Some operations are an exception to this:

  • concat: All non-empty imagery is preserved

    >>> empty_col = wf.ImageCollection([])
    >>> non_empty_col = wf.ImageCollection.from_id("landsat:LC08:01:RT:TOAR", start_datetime="2017-01-01", end_datetime="2017-07-01")
    >>> concat = empty_col.concat(non_empty_col) # non_empty_col.concat(empty_col) will yield the same result
    >>> concat.length().inspect(ctx)
    4
    >>> concat = non_empty_col.concat(empty_col, non_empty_col)
    >>> concat.length().inspect(ctx)
    8
    
  • ImageCollection constructor: All non-empty imagery is preserved

    >>> empty_col = wf.ImageCollection([])
    >>> empty_img = empty_col[0] # slicing into an empty ImageCollection results in an empty Image (all indices are valid)
    >>> non_empty_img = wf.Image.from_id("landsat:LC08:PRE:TOAR:meta_LC80270312016188_v1")
    >>> col = wf.ImageCollection([non_empty_img, empty_img, empty_img])
    >>> col.length().inspect(ctx)
    1
    
  • mask: If the mask is empty, mask is a no-op. If the object being masked is empty, mask is an empty (type determined by broadcasting rules)

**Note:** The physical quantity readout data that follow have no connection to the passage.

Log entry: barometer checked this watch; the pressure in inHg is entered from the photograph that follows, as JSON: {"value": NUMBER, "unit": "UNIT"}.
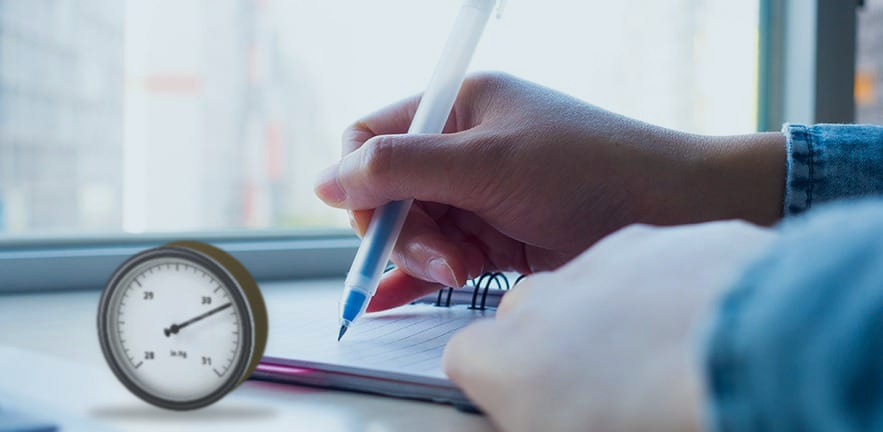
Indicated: {"value": 30.2, "unit": "inHg"}
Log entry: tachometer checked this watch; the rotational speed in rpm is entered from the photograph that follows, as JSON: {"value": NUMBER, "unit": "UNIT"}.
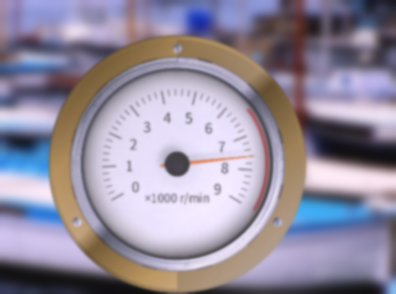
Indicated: {"value": 7600, "unit": "rpm"}
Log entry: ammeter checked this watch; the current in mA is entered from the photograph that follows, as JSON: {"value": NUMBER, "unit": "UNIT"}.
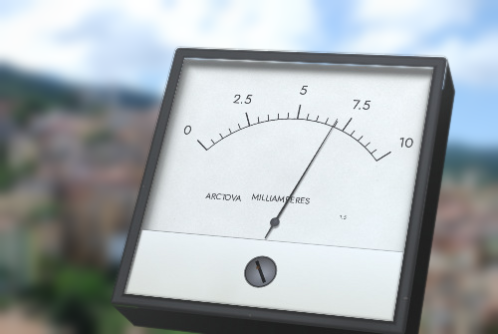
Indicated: {"value": 7, "unit": "mA"}
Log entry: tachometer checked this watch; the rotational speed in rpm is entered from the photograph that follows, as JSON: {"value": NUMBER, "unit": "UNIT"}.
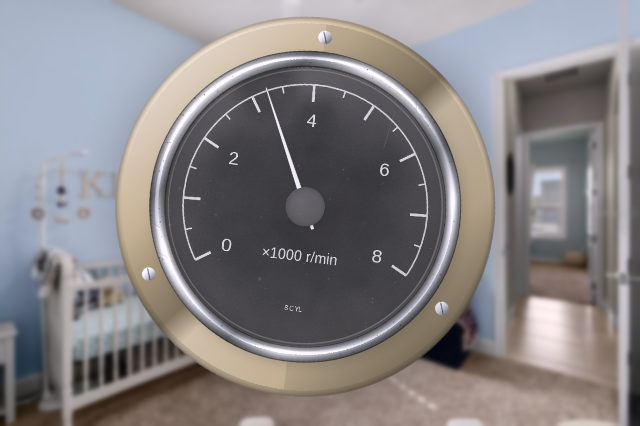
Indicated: {"value": 3250, "unit": "rpm"}
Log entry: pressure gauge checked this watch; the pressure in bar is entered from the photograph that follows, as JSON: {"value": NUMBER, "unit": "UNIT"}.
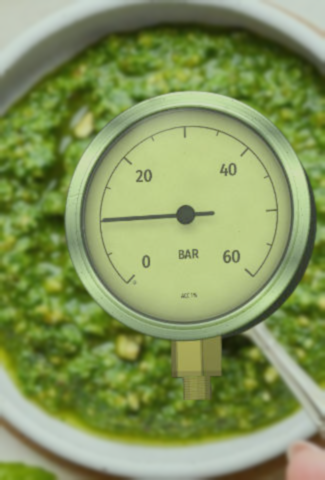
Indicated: {"value": 10, "unit": "bar"}
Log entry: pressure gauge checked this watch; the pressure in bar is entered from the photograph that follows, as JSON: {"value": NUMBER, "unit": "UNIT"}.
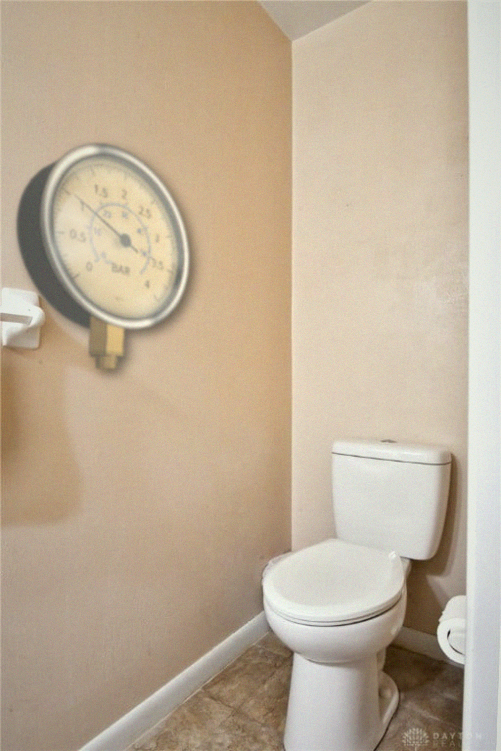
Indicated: {"value": 1, "unit": "bar"}
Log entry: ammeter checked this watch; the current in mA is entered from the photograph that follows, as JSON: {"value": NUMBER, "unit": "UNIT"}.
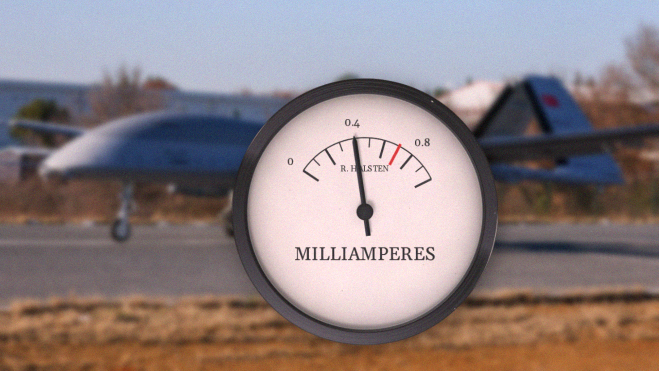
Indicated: {"value": 0.4, "unit": "mA"}
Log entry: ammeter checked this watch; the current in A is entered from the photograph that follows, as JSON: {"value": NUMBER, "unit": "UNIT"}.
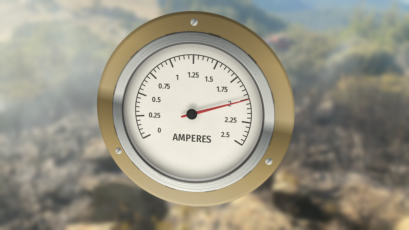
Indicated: {"value": 2, "unit": "A"}
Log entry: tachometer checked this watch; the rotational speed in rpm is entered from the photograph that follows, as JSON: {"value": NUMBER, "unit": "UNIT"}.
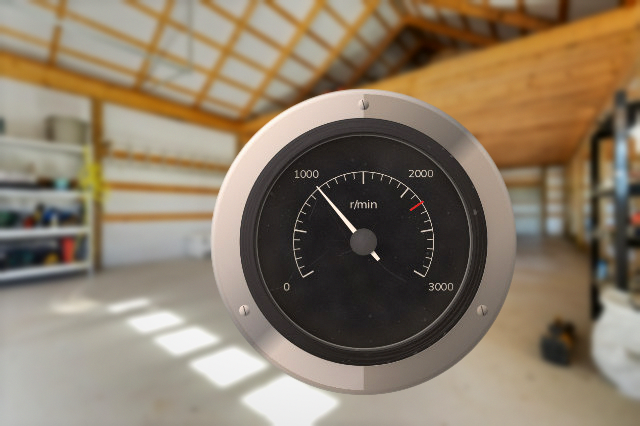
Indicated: {"value": 1000, "unit": "rpm"}
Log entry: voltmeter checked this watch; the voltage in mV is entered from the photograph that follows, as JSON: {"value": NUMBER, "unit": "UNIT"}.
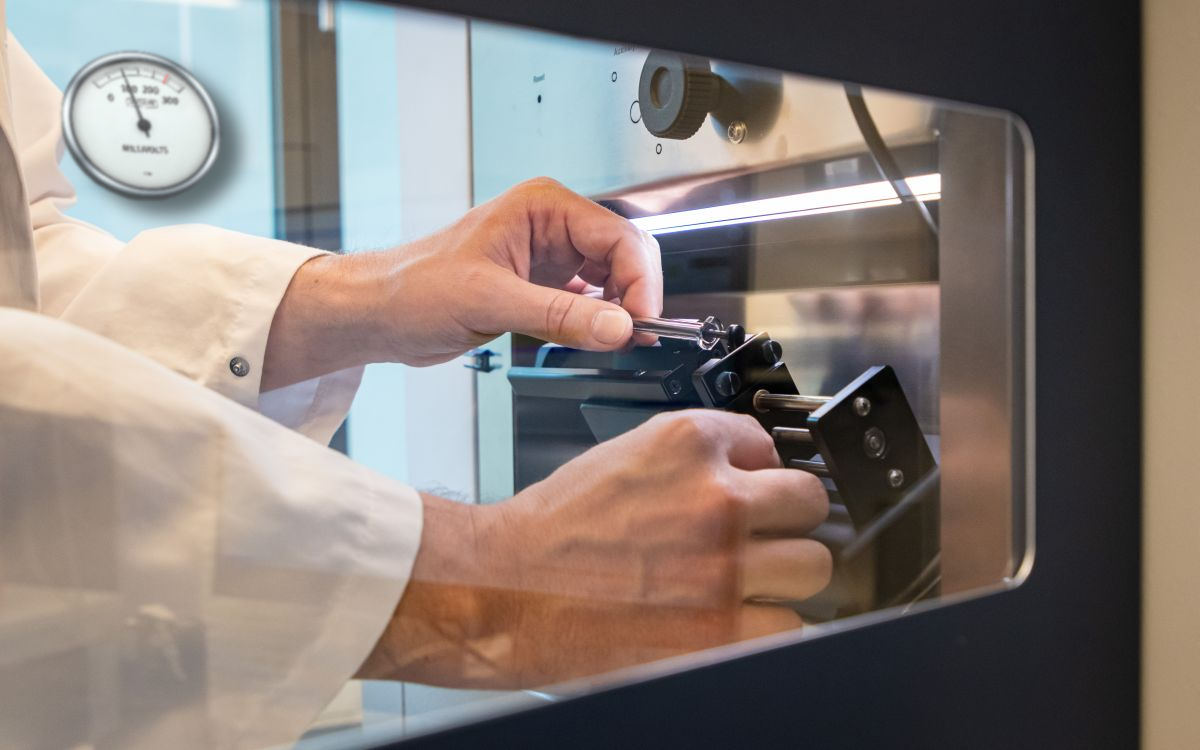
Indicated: {"value": 100, "unit": "mV"}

    >>> empty_col = wf.ImageCollection([])
    >>> non_empty_col = wf.ImageCollection.from_id("landsat:LC08:01:RT:TOAR", start_datetime="2017-01-01", end_datetime="2017-07-01")
    >>> no_op = non_empty_col.mask(empty_col)
    >>> no_op.length().inspect(ctx)
    4
    >>> op = empty_col.mask(non_empty_col)
    >>> op.length().inspect(ctx)
    0
    

Aggresive propagation of empties may not always be desirable. If you have just done an operation that may result in an empty, but do not want that emptiness to propagate down through the rest of the operations, you can replace it with a non-empty:

>>> empty_col = wf.ImageCollection([])
>>> non_empty_col = wf.ImageCollection.from_id("landsat:LC08:01:RT:TOAR", start_datetime="2017-01-01", end_datetime="2017-07-01")
>>> new_col = empty_col.replace_empty_with(non_empty_col) # replacing with an ImageCollection
>>> new_col.length().inspect(ctx)
4
>>> new_col = empty_col.replace_empty_with(1.1, bandinfo={"red": {}, "green": {}, "blue": {}}) # replacing with a scalar (3 bands per Image)
>>> # new_col will be fully masked as the default behavior of replace_empty_with (specifying mask=False would make it unmasked)
>>> new_col.length().inspect(ctx)
1

See Image.replace_empty_with() and ImageCollection.replace_empty_with() for details on how to replace empty Image and ImageCollection objects. More information about empty handling for specific functions can be found in their documentation.